**Records supplied:**
* Start *
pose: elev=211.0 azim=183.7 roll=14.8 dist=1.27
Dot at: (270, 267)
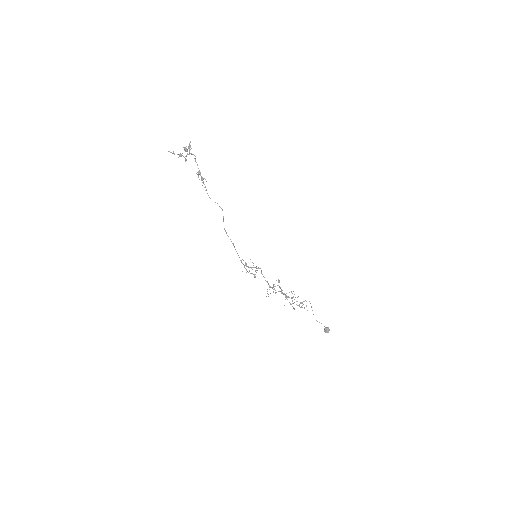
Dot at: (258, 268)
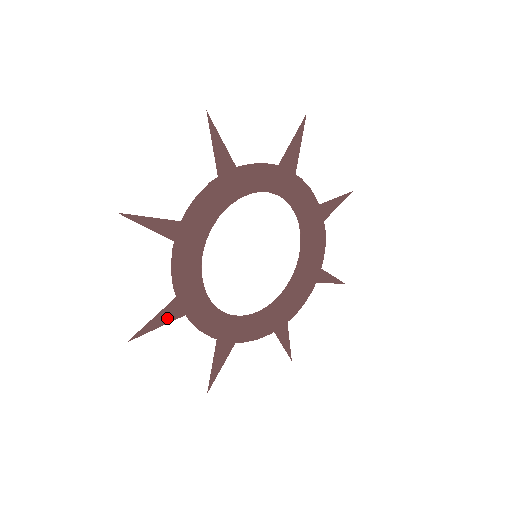
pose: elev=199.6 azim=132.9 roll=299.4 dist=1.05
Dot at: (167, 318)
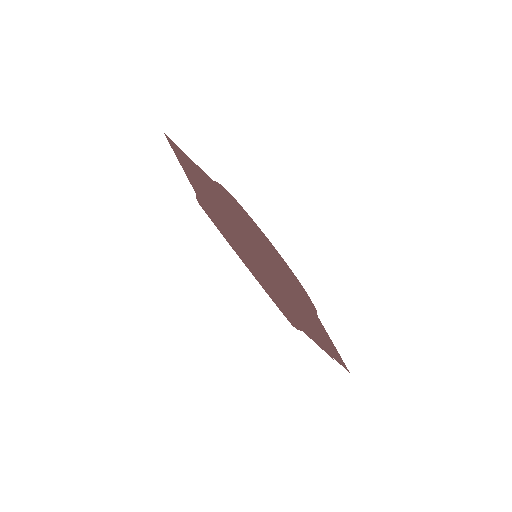
Dot at: (224, 195)
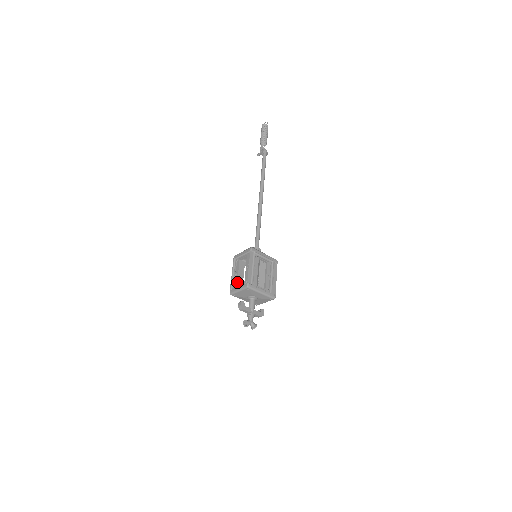
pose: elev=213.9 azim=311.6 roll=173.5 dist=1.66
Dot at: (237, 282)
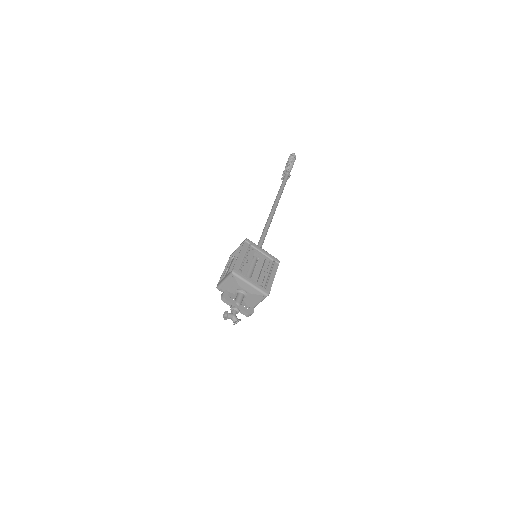
Dot at: occluded
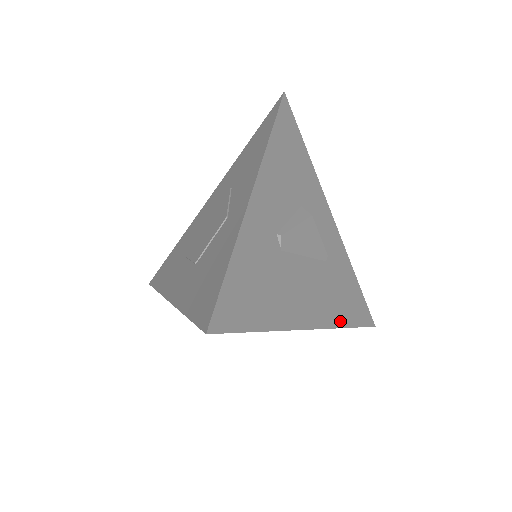
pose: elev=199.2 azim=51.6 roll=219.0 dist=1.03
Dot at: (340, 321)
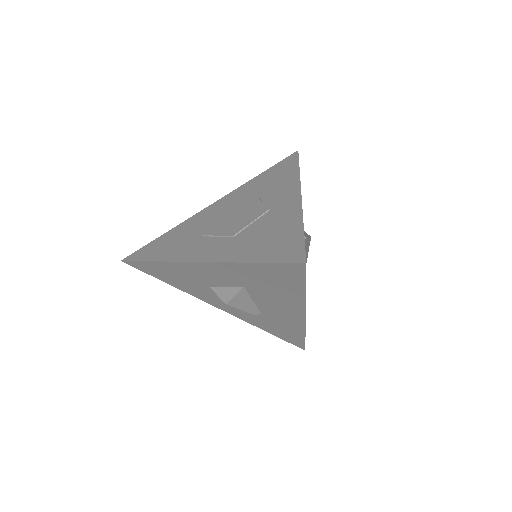
Dot at: occluded
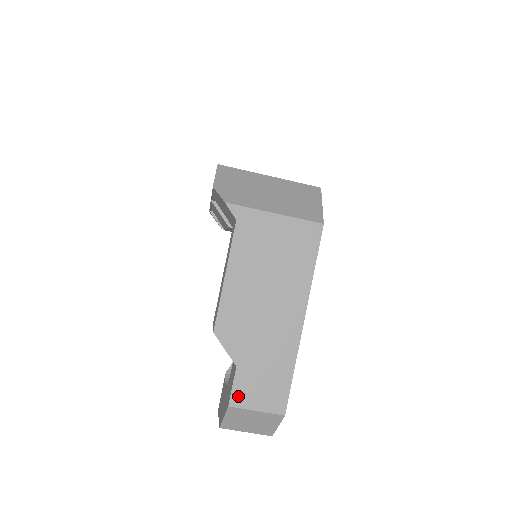
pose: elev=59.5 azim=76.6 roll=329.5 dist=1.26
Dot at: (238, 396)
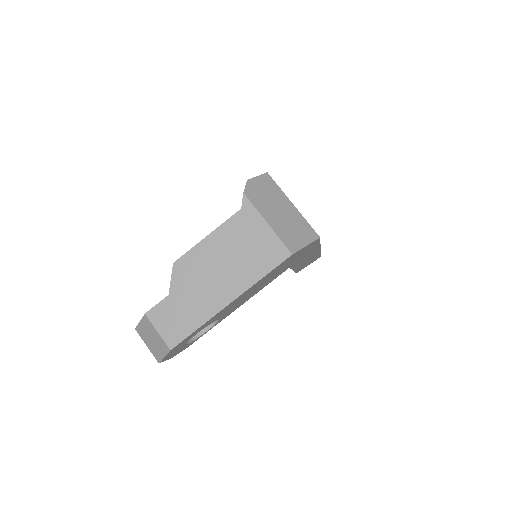
Dot at: (155, 313)
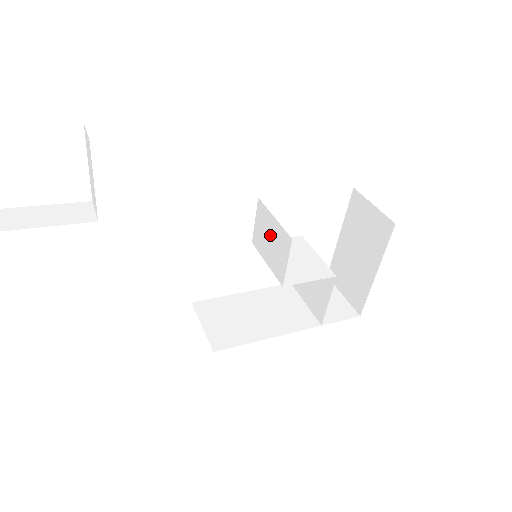
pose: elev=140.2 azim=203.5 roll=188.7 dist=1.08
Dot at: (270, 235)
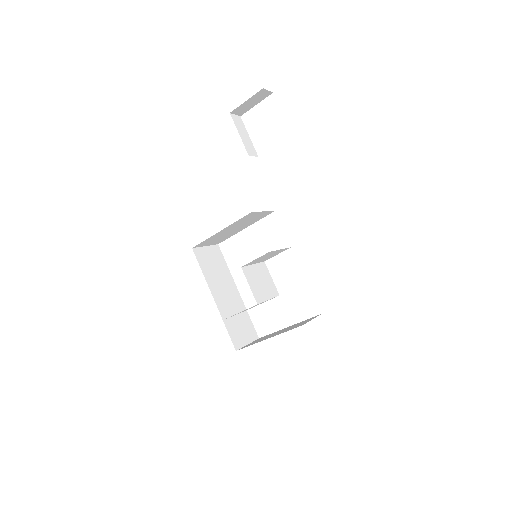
* End *
**Objective:** Please print every line of the records above word for word, leaving out the pictures.

**Correct output:**
pose: elev=211.0 azim=183.7 roll=14.8 dist=1.27
Dot at: (270, 267)
Dot at: (258, 268)
pose: elev=199.6 azim=132.9 roll=299.4 dist=1.05
Dot at: (167, 318)
Dot at: (224, 195)
pose: elev=213.9 azim=311.6 roll=173.5 dist=1.66
Dot at: (237, 282)
Dot at: occluded
pose: elev=199.2 azim=51.6 roll=219.0 dist=1.03
Dot at: (340, 321)
Dot at: occluded
pose: elev=59.5 azim=76.6 roll=329.5 dist=1.26
Dot at: (238, 396)
Dot at: (155, 313)
pose: elev=140.2 azim=203.5 roll=188.7 dist=1.08
Dot at: (270, 235)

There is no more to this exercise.